A kidney pain is a constant pain that feels like a dull ache on one side of the upper part of the back or flank.
How do you know when you are experiencing kidney pain and not just a simple back pain caused by muscle-related problems? A simple flank or back pain can be attributed to other conditions easily because the symptoms of kidney problems do not reveal right away.
It takes time for these symptoms to show and they usually show in the very late stages when there are large amounts of protein found in the urine or the kidneys are already failing.
The best way to know if you are experiencing kidney pain is to seek medical attention.

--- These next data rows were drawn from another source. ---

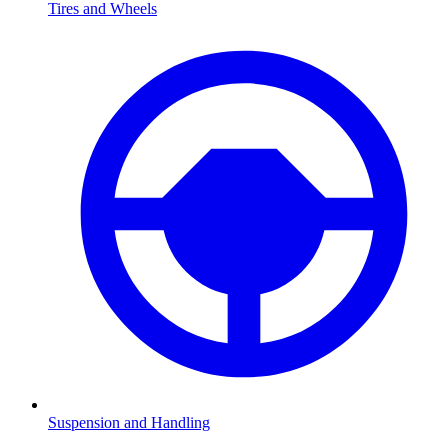
Tires and Wheels
Suspension and Handling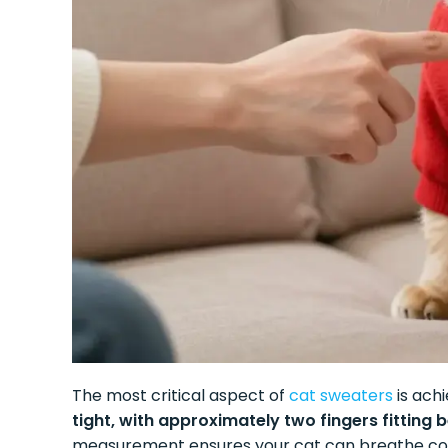
The most critical aspect of
cat sweaters
is achi
tight, with approximately two fingers fitting
measurement ensures your cat can breathe com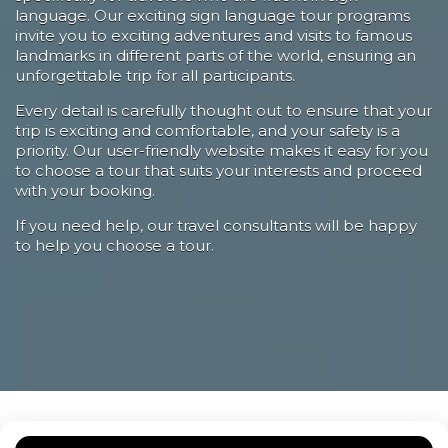
language. Our exciting sign language tour programs
invite you to exciting adventures and visits to famous
landmarks in different parts of the world, ensuring an
unforgettable trip for all participants.
Every detail is carefully thought out to ensure that your
trip is exciting and comfortable, and your safety is a
priority. Our user-friendly website makes it easy for you
to choose a tour that suits your interests and proceed
with your booking.
If you need help, our travel consultants will be happy
to help you choose a tour.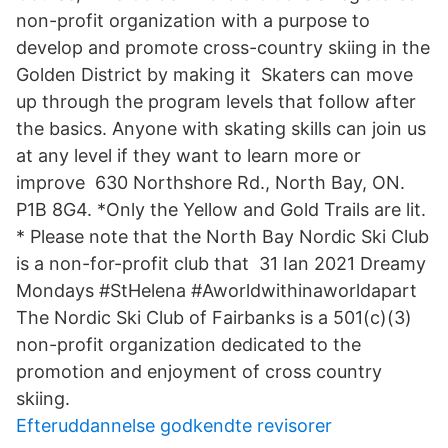
non-profit organization with a purpose to
develop and promote cross-country skiing in the
Golden District by making it Skaters can move
up through the program levels that follow after
the basics. Anyone with skating skills can join us
at any level if they want to learn more or
improve 630 Northshore Rd., North Bay, ON.
P1B 8G4. *Only the Yellow and Gold Trails are lit.
* Please note that the North Bay Nordic Ski Club
is a non-for-profit club that 31 Ian 2021 Dreamy
Mondays #StHelena #Aworldwithinaworldapart
The Nordic Ski Club of Fairbanks is a 501(c)(3)
non-profit organization dedicated to the
promotion and enjoyment of cross country
skiing.
Efteruddannelse godkendte revisorer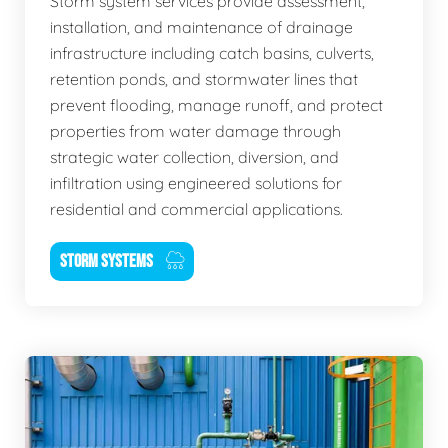
Storm system services provide assessment,
installation, and maintenance of drainage
infrastructure including catch basins, culverts,
retention ponds, and stormwater lines that
prevent flooding, manage runoff, and protect
properties from water damage through
strategic water collection, diversion, and
infiltration using engineered solutions for
residential and commercial applications.
STORM SYSTEMS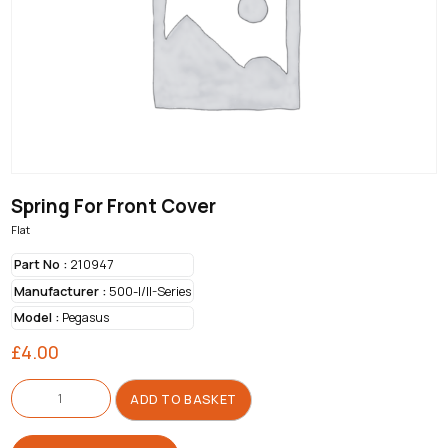
Spring For Front Cover
Flat
Part No :
210947
Manufacturer :
500-I/II-Series
Model :
Pegasus
£
4.00
Spring
For
ADD TO BASKET
Front
Cover
quantity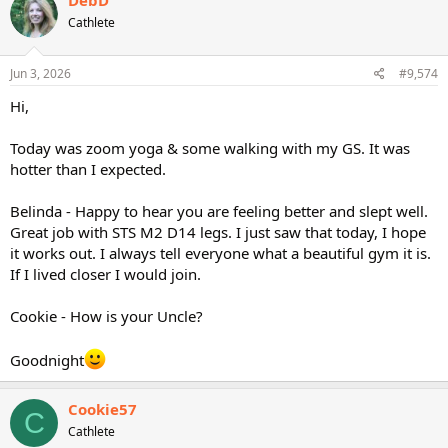
Cathlete
Jun 3, 2026
#9,574
Hi,
Today was zoom yoga & some walking with my GS. It was
hotter than I expected.
Belinda - Happy to hear you are feeling better and slept well.
Great job with STS M2 D14 legs. I just saw that today, I hope
it works out. I always tell everyone what a beautiful gym it is.
If I lived closer I would join.
Cookie - How is your Uncle?
Goodnight
Cookie57
C
Cathlete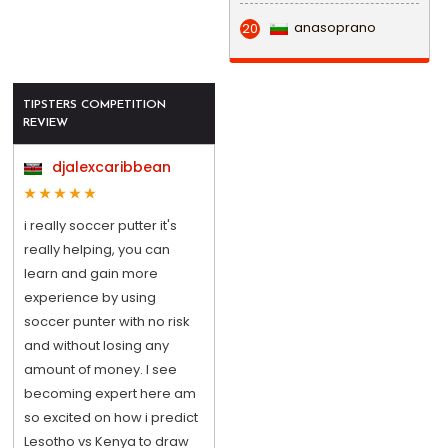
anasoprano
20
TIPSTERS COMPETITION
REVIEW
djalexcaribbean
i really soccer putter it's
really helping, you can
learn and gain more
experience by using
soccer punter with no risk
and without losing any
amount of money. I see
becoming expert here am
so excited on how i predict
Lesotho vs Kenya to draw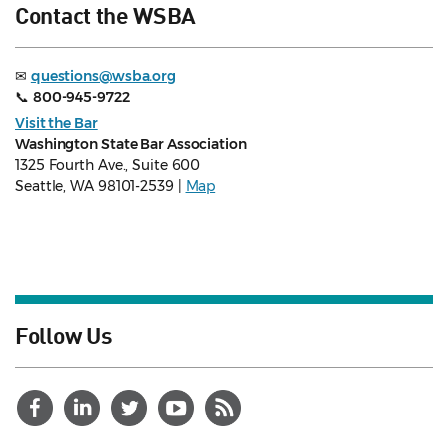
Contact the WSBA
✉
questions@wsba.org
📞
800-945-9722
Visit the Bar
Washington State Bar Association
1325 Fourth Ave., Suite 600
Seattle, WA 98101-2539 |
Map
Follow Us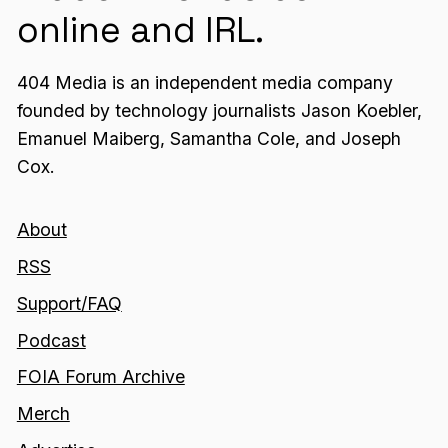
online and IRL.
404 Media is an independent media company
founded by technology journalists Jason Koebler,
Emanuel Maiberg, Samantha Cole, and Joseph
Cox.
About
RSS
Support/FAQ
Podcast
FOIA Forum Archive
Merch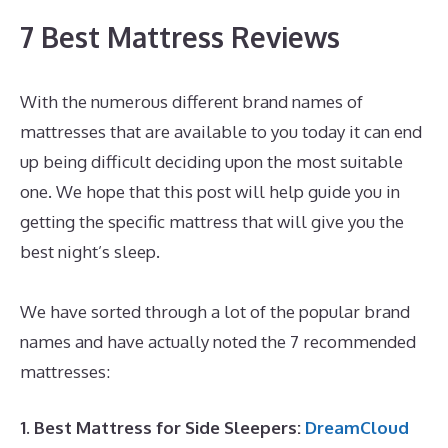
7 Best Mattress Reviews
With the numerous different brand names of
mattresses that are available to you today it can end
up being difficult deciding upon the most suitable
one. We hope that this post will help guide you in
getting the specific mattress that will give you the
best night’s sleep.
The Best Memory Foam Mattress
For Back Pain
We have sorted through a lot of the popular brand
names and have actually noted the 7 recommended
mattresses:
1. Best Mattress for Side Sleepers:
DreamCloud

A doctor usually does a short interview about what and how a patient is feeling and will let him/her describe the pain that he/she is feeling. The doctor usually asks other symptoms that the patient might be feeling aside from the flank or back pain. There is also a short interview to ask about a patient’s medical and family history. A physical examination is done to check for signs and symptoms that match certain conditions. If the condition is not diagnosed after doing a physical examination, the doctor recommends some other tests to check for other possible causes. These tests may be blood tests, urinalysis, abdominal ultrasound, CT or MRI scans.
Before going to the doctor for a check-up, evaluate yourself and check for other symptoms that you are experiencing which might be associated with kidney pain:
1.You have a fever
A kidney pain is a flank pain coupled with a high body temperature. Infections in the body whether caused by virus or bacteria usually cause fever. Fever is the body’s response to infection and to illnesses. It’s the body’s defense mechanism against infections. A kidney pain accompanied by fever means that one or both of your kidneys have an infection.2.
2.You are having chills
Experiencing discomfort in the back and abdomen coupled with fever and chills indicates a kidney problem. Individuals with kidney pain usually get chills and they feel cold all the time even if it’s hot or other people surrounding them feel warm.
3.You feel tired all the time, have trouble concentrating, or have less energy
A decrease in the proper functioning of the kidneys causes a buildup of impurities and toxins in the blood. Kidneys that are functioning properly produce erythropoietin (EPO), a hormone that governs the body to create red blood cells carrying oxygen. When kidneys fail, they produce less EPO causing fewer red blood cells to carry oxygen. Anemia is one of the complications of kidney disease and it causes fatigue and weakness. Anemia makes the brain and muscles tire easily that’s why you feel tired, have trouble concentrating, and have less energy.
4.You feel the urge to urinate more than the usual
When the kidney filters are impaired, it increases the urge to urinate. Kidney makes urine so when the kidney is failing, the urine changes as well. You feel the urge to urinate more often especially at night.
5.Your urine is bubbly or foamy
Kidney problems result in more protein in the urine. The bubbles or foam indicate protein in the urine. The foam looks similar as the foam formed when scrambling eggs because the protein albumin is a common protein found both in eggs and in urine.
6.You have an upset stomach and poor appetite and you experience nausea and vomiting
A reduced kidney function brings about a severe accumulation of toxins and wastes in the blood which causes nausea, vomiting, and loss of appetite.
7.You have itchy and dry skin
Some of the functions of kidneys are to remove toxins and extra fluid from the body, help keep bones strong, work to keep the right amount of minerals in the blood and help produce red blood cells. Kidney problems interrupt the proper functioning of the kidneys which means that the kidneys are no longer able to keep up with the right balance of nutrients and minerals in the blood. Itchy and dry skin are brought about by the accumulation of toxins in the blood and may also be symptoms of a bone and mineral disease which are associated with kidney disease.
8.Your hands, feet, and ankles are swelling
Decreased kidney function results in sodium retention where the kidneys are not able to remove extra fluids and these extra fluids build up in the body causing swelling in the hands, legs, feet, or ankles. The swelling in the lower extremities may also be a sign of liver disease, chronic leg vein problems, and heart disease.
9.Your urine is either red, brown, or purple in color
This is a sign that there is blood in your urine. Normal functioning kidneys normally keep the red blood cells in the body when filtering toxins from the blood to create urine.
Once the kidney filters are damaged, these red blood cells begin to transpire into the urine. Blood in the urine indicates infection, kidney stones, or tumors.
10.Your muscles are cramping
Damaged kidney function causes imbalances in the electrolyte. Poorly controlled phosphorous and low calcium levels can result in muscle cramping.
11.You have difficulty sleeping
Sleep apnea can be associated with kidney problems. When the kidneys are failing and are not filtering properly, the toxins remain in the blood instead of leaving the body through the urine. These toxins in the blood give you troubles in sleeping.